I am a sole celebrant and thus do not share data with any employees, subcontractors or agents, or with any other third party save as expressly set out in this paragraph. With my clients’ express written consent I will present the script for the ceremony – which may be recorded by the clients for their own purposes – so personal information contained in the script will be disclosed as agreed to anyone attending the ceremony concerned, whether in person or via electronic transmission. With client consent I may also:-

  1. i) share contact and organisational information – which may include details of the ceremony as required – with any third party also involved in the delivery of the ceremony concerned, including but not limited to funeral directors, people working at the relevant crematorium or burial ground, printers of any order of service, and other relevant professionals including but not limited to photographers, florists, and venue operators;
  2. ii) include unidentified photographs on my website as approved by the client concerned for marketing purposes;

iii) submit a copy of a finished script for retention in the Humanists UK archive;

  1. iv) share a copy of a finished script with another accredited Humanists UK celebrant for the purposes of peer review and/or continuing professional education.
  2. HOW I STORE DATA

I store data on electronic devices which may include but will not be limited to a computer, smartphone, and/or tablet computer, and I may also keep some data in secure cloud storage. All such devices and storage will be password protected and all such devices – if networked – will be protected by an up-to-date anti-virus software tool.

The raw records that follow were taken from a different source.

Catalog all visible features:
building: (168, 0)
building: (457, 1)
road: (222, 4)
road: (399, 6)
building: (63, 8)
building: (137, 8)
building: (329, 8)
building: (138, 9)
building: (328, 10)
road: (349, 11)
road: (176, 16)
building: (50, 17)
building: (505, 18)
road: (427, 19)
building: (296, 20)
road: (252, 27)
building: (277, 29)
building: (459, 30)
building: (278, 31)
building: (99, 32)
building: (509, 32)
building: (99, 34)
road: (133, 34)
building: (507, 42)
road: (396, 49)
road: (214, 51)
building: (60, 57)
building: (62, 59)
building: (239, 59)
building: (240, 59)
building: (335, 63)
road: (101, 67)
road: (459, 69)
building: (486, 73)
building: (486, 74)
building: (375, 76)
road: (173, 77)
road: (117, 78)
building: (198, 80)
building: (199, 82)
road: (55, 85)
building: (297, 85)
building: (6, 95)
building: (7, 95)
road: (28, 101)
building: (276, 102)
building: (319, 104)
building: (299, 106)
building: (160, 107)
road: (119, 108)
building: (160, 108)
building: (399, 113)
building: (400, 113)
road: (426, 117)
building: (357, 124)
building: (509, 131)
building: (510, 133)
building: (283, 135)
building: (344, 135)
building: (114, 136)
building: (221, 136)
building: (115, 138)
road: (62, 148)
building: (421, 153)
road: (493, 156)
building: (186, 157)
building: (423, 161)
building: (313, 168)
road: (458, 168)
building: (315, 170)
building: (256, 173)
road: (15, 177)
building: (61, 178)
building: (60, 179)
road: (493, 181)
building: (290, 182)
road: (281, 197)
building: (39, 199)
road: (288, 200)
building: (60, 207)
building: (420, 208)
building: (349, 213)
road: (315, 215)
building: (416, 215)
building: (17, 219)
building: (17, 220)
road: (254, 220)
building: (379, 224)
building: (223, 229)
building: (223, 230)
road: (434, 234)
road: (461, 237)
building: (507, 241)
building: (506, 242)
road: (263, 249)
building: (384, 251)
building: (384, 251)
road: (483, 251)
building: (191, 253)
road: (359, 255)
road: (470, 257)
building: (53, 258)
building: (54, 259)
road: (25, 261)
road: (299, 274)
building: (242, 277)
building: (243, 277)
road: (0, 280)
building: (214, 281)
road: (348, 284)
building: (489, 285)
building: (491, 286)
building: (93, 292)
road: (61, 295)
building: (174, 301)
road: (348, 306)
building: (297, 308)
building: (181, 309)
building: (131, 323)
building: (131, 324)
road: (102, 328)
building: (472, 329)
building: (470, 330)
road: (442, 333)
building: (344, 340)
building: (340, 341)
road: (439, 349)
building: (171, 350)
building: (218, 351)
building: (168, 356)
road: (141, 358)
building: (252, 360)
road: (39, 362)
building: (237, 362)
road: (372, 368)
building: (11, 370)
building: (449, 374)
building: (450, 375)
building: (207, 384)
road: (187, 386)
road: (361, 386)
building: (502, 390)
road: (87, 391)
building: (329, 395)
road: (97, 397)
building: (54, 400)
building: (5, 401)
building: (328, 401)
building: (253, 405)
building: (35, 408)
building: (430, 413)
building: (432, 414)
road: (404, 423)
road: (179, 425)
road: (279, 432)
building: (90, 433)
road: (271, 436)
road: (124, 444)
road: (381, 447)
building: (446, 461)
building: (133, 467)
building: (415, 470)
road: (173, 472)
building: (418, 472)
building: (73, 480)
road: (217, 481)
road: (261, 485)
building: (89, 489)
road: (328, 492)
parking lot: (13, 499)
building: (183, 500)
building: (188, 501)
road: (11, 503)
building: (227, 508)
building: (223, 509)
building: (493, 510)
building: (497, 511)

I will also create and use written records for the creation of a ceremony and will retain these in my secure home office until after the ceremony is concluded as detailed below.

  1. HOW LONG DO I RETAIN DATA?

I will retain core information relating to the client and the subjects of any ceremony, including contact information, any order of service, the full script for the ceremony and the longer working script, in electronic format for record keeping purposes and to enable me to review my professional output for as long as I remain a practising celebrant, subject to regular review. I will destroy hard copy information within three months of the delivery of the ceremony concerned.

If a client requests me to destroy any personal information I hold at any time I will do so on receipt of written notice duly executed by the client.

  1. ACCESS TO INFORMATION I HOLD ABOUT YOU

Clients may ask at any time for me to give them copies of all personal information I hold about them in the form of copies of any of the retained materials specified in paragraph 7. Non-clients may ask to see details only of personal information I hold relating directly to them, and I will extract and supply a list of such information within one calendar month of receipt of any such request to the extent it complies with any data protection legislation then in force and applicable to the personal data concerned. If any such information is incorrect I will correct it immediately on production of evidence to that effect, or will delete the information held.

  1. PROCEDURE IN THE EVENT OF A DATA BREACH

As a sole trader I act as the Data Protection Manager for my celebrancy activities. If I believe a data breach has occurred and that personal data may have been seen, stolen or accessed by any unauthorised individual or automated system I will immediately make a record of such event, and will assess the likely risk to any individual data subject, and the likely severity thereof. I will then follow guidance then in force as specified by the Office of the Information Commissioner (“ICO”) as regards potential notification of the ICO and of any affected individuals in order to help them to protect themselves from the effects of the breach.

  1. REVIEWING THIS PRIVACY STATEMENT

This privacy policy is dated 3rd July 2023. It will be reviewed every calendar year on or before 31st December, starting on or before 31st December 2024.